TEXT SHOWN ▸
· · · ·

And it is simply inaccurate for Poulson to say we do not know the number of kidney donors whose kidneys fail or what happens to them when they do. The very studies he cites are based on a comprehensive database of all kidney donors and all instances of renal failure in the United States.

Still, Poulson is surely correct that some policies involved in could be improved: The required follow-up time for donors is only two years, which I agree is unacceptable. Donors deserve annual follow-up appointments and guaranteed health insurance throughout their lives.

I had donated my kidney to someone I didn’t know, so if Poulson’s family disagreed with his donating to his step-cousin, you can imagine how mine felt. My parents were upset and furious. I told them that no increased risk had been found, but they didn’t believe me. And it turned out that in many ways they were right. (As parents often are).

But unlike Poulson, I don’t regret donation, not at all. In fact, I think it was the best decision I ever made. The months before and after I donated were the happiest I’ve ever been, and I truly can’t describe how it feels to save someone’s life.

I met John (my recipient) in March of 2012. I was a lawyer then, and I had to work late that night. Taking time out of the day was hard. But of course I wouldn’t have missed the chance to meet John for anything. I remember striking up a conversation with my cab driver on the way there, telling him I was going to meet my recipient for the first time. He was duly impressed.

· · · ·

GIVEN RECORDS ▸

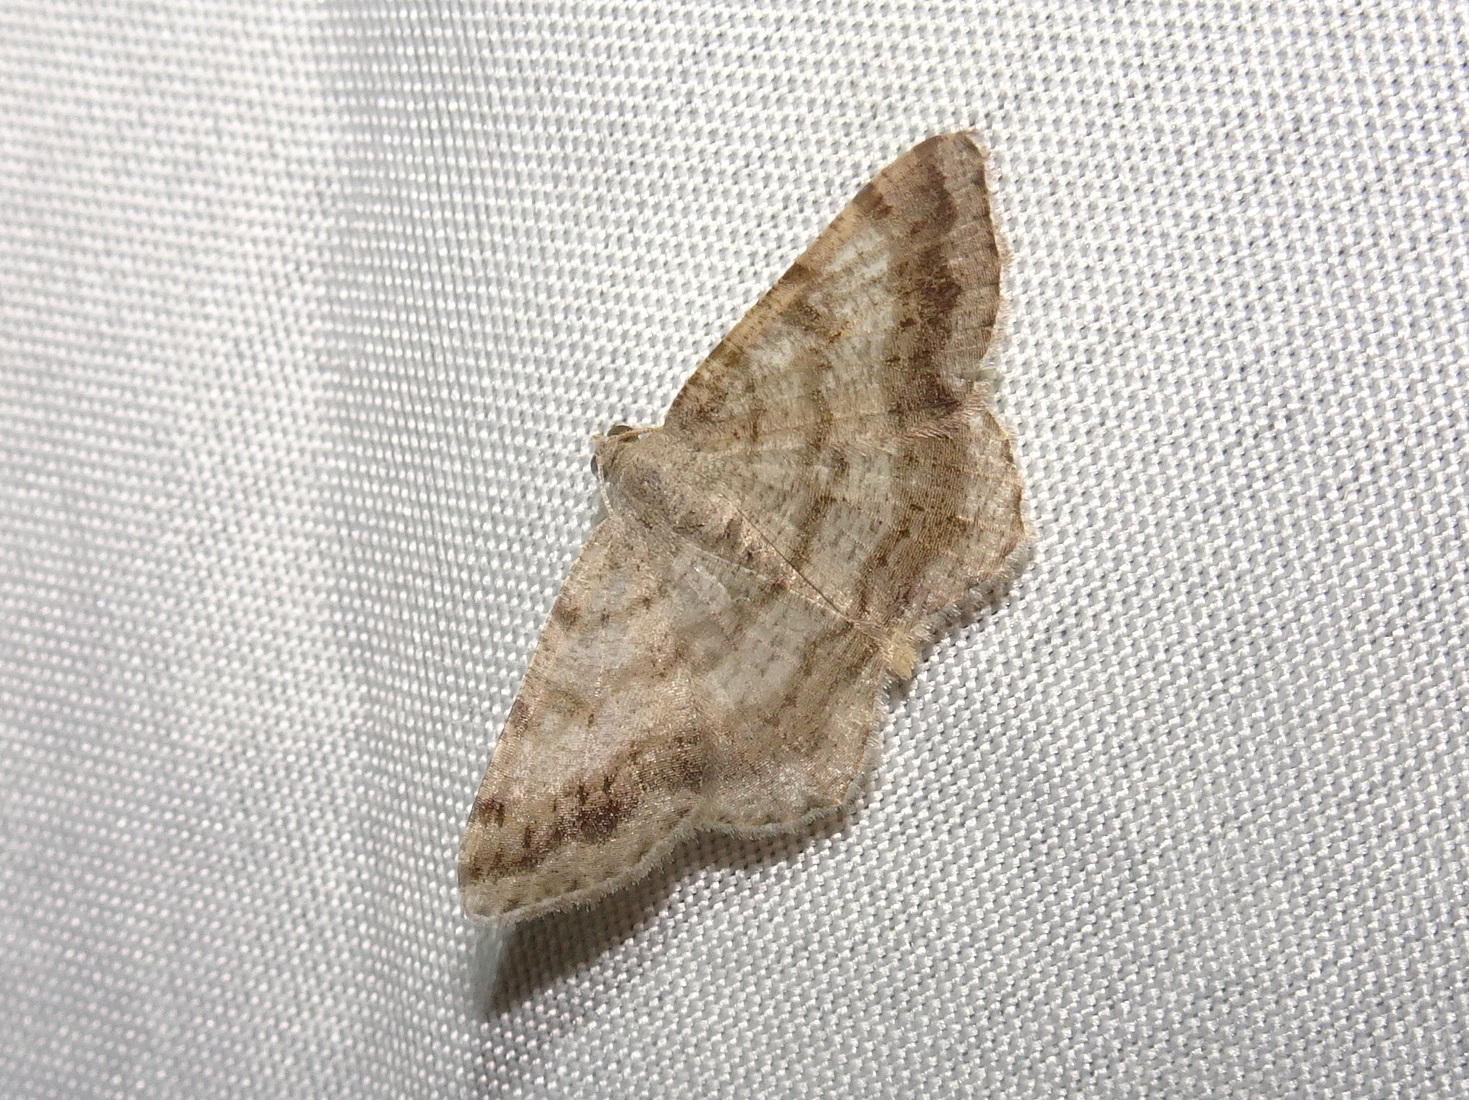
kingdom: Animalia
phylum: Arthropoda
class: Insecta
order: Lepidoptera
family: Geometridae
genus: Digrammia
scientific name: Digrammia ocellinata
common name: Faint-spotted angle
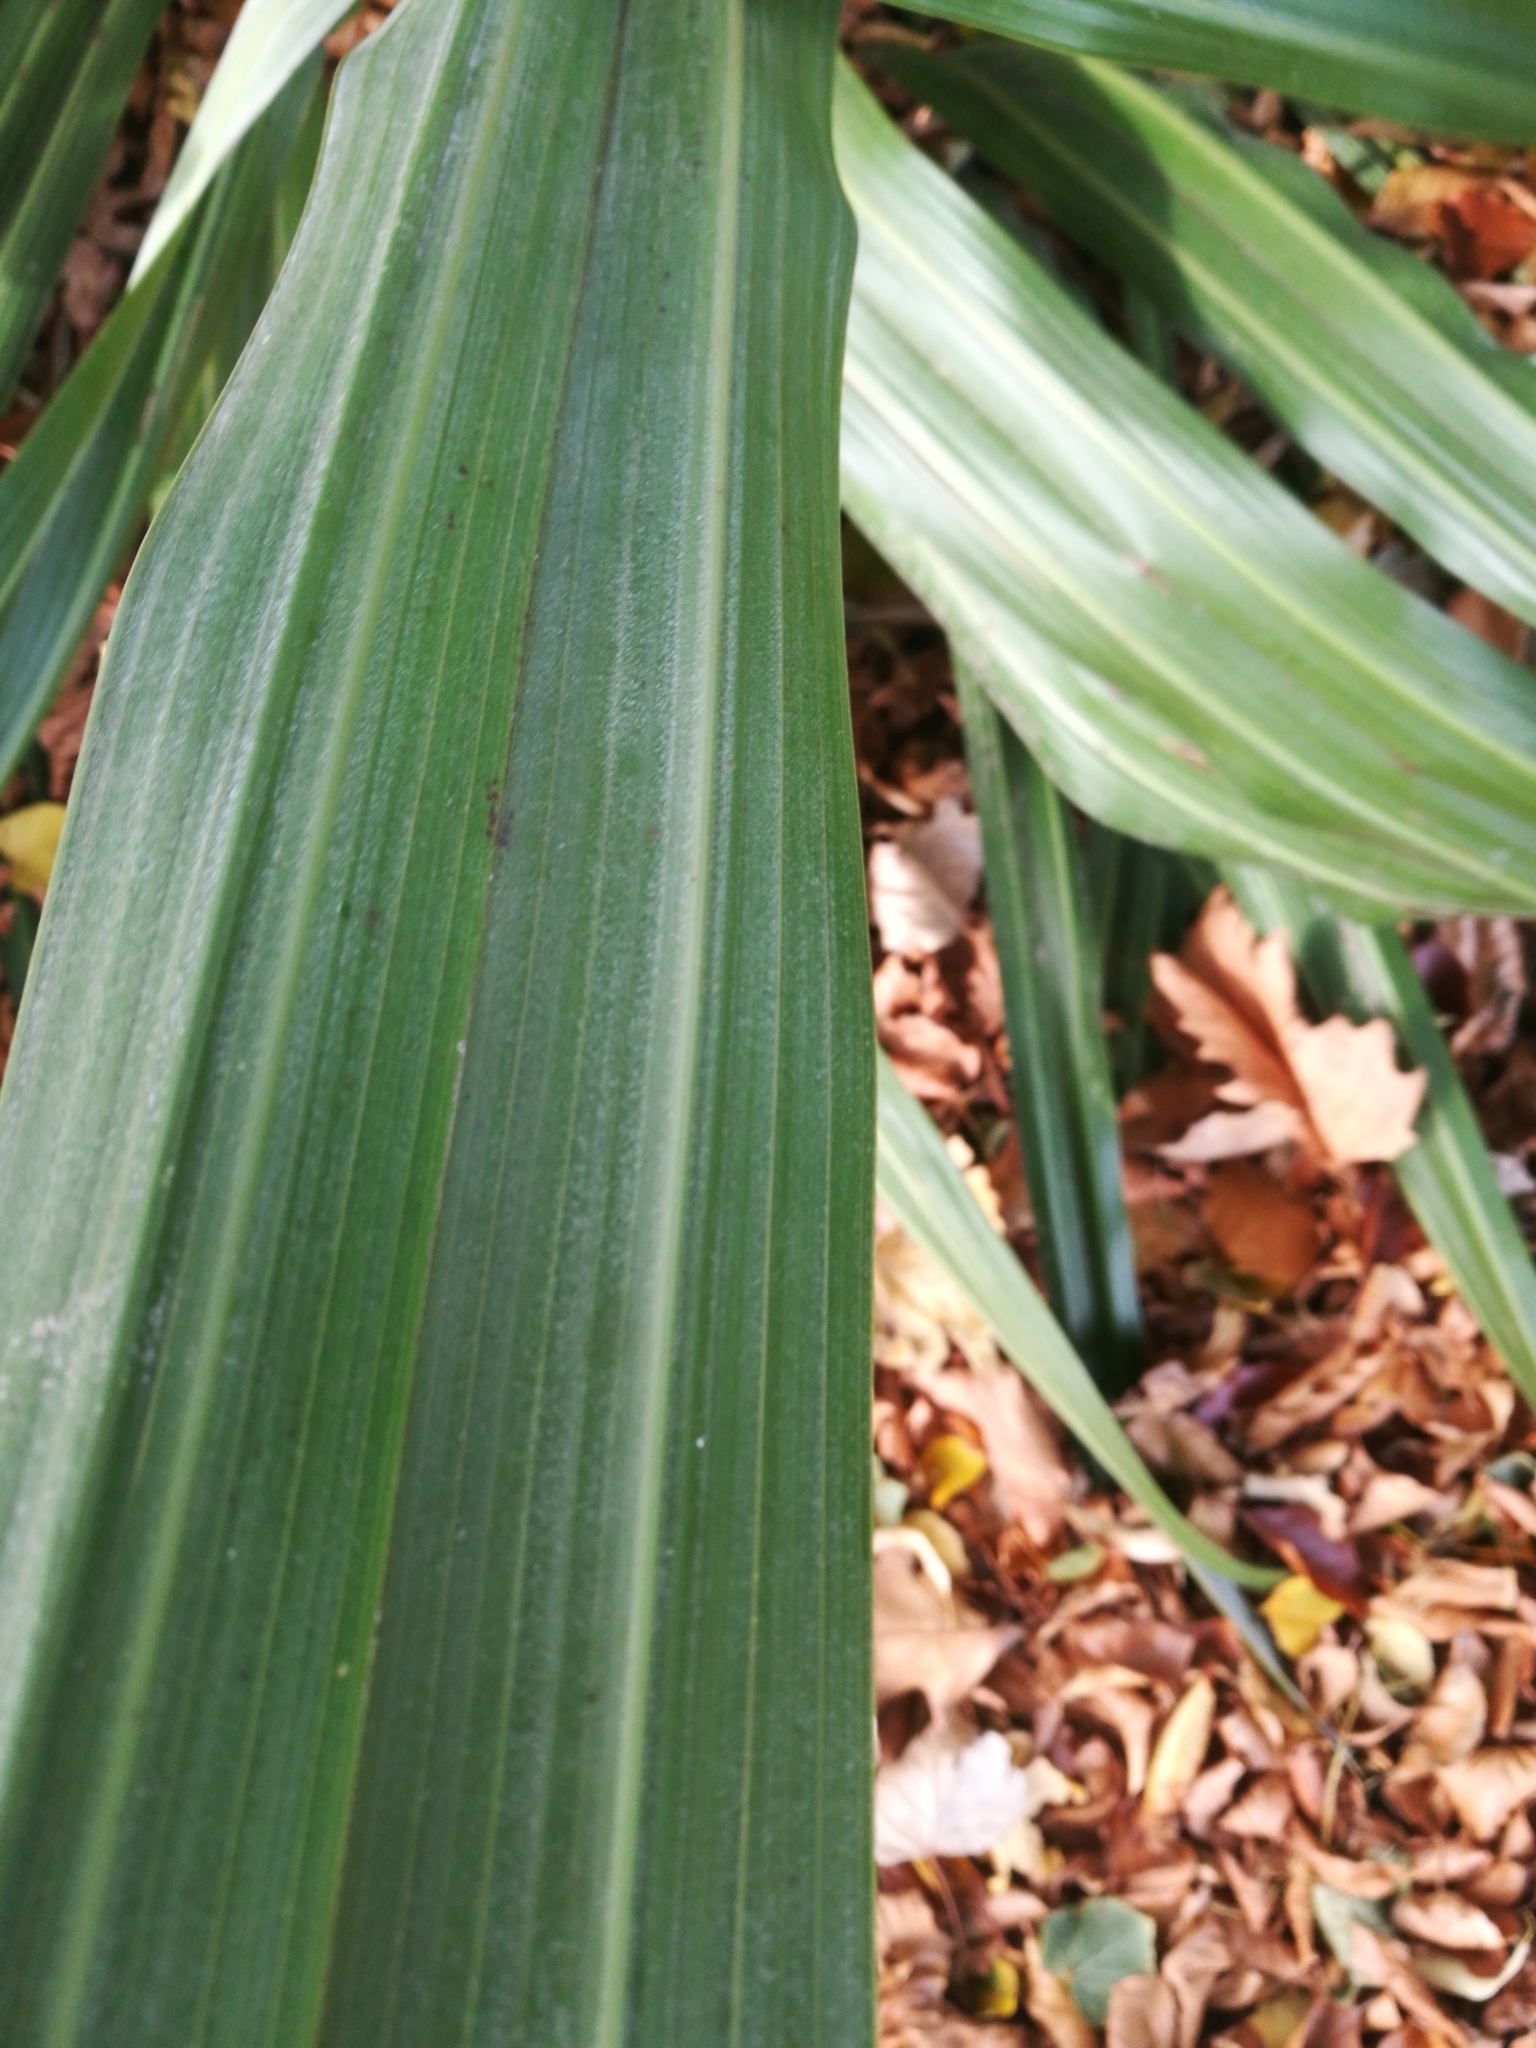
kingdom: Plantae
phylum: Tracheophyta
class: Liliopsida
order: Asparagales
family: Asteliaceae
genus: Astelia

· · · ·

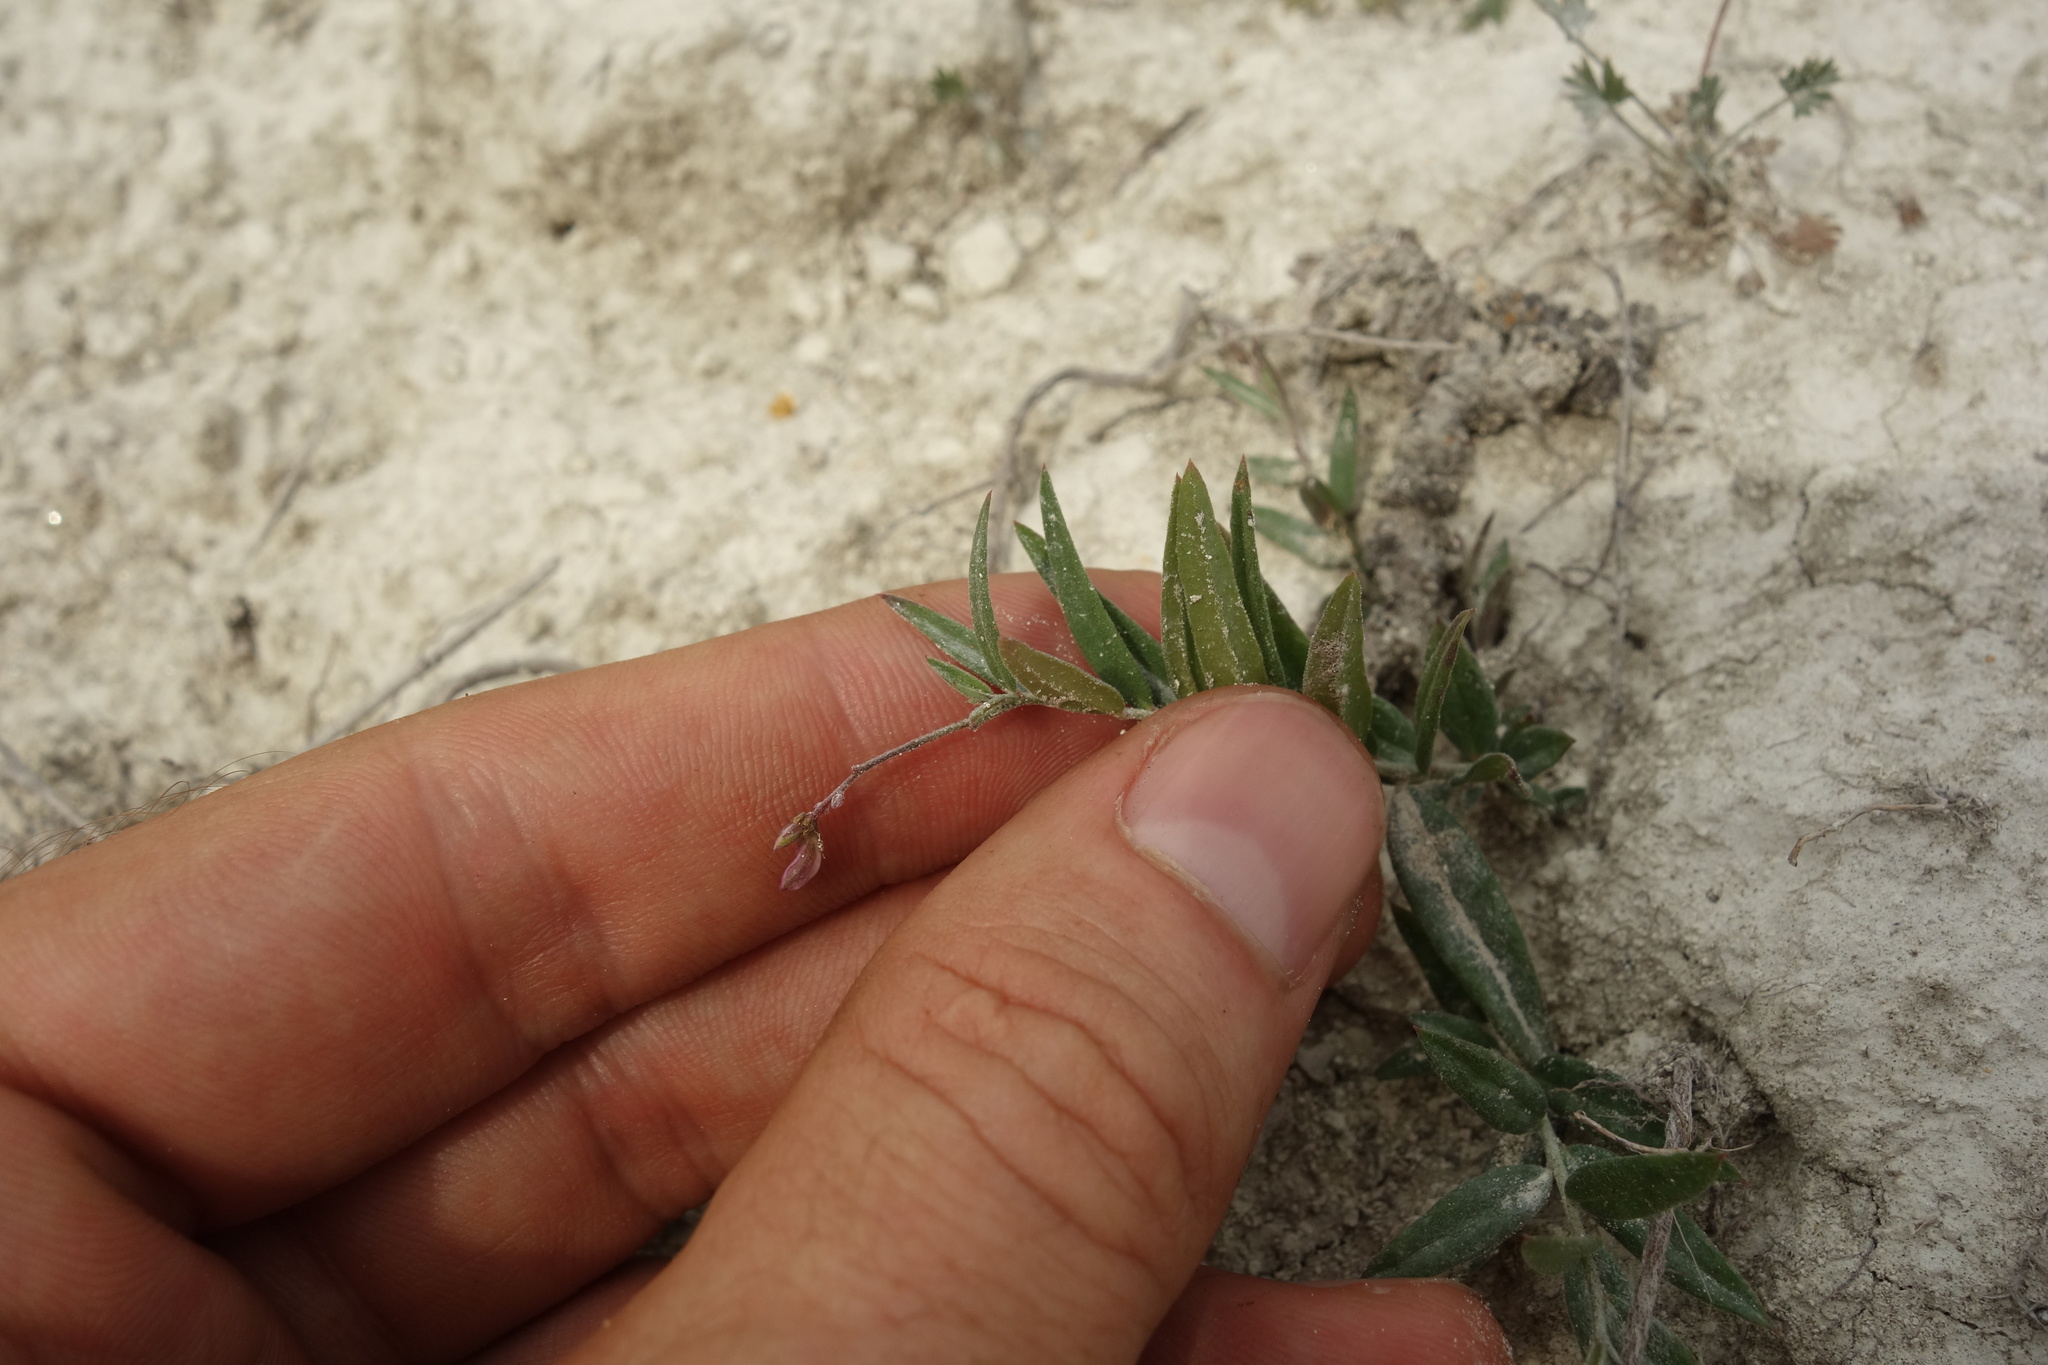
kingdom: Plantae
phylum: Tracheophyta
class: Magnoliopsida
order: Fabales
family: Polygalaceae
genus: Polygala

· · · ·

WORK TO COMPLETE ▸ Return everything in the kidney donation text from "But unlike Poulson, I" down to "save someone’s life.", copied word for word.

FINAL ANSWER ▸
But unlike Poulson, I don’t regret donation, not at all. In fact, I think it was the best decision I ever made. The months before and after I donated were the happiest I’ve ever been, and I truly can’t describe how it feels to save someone’s life.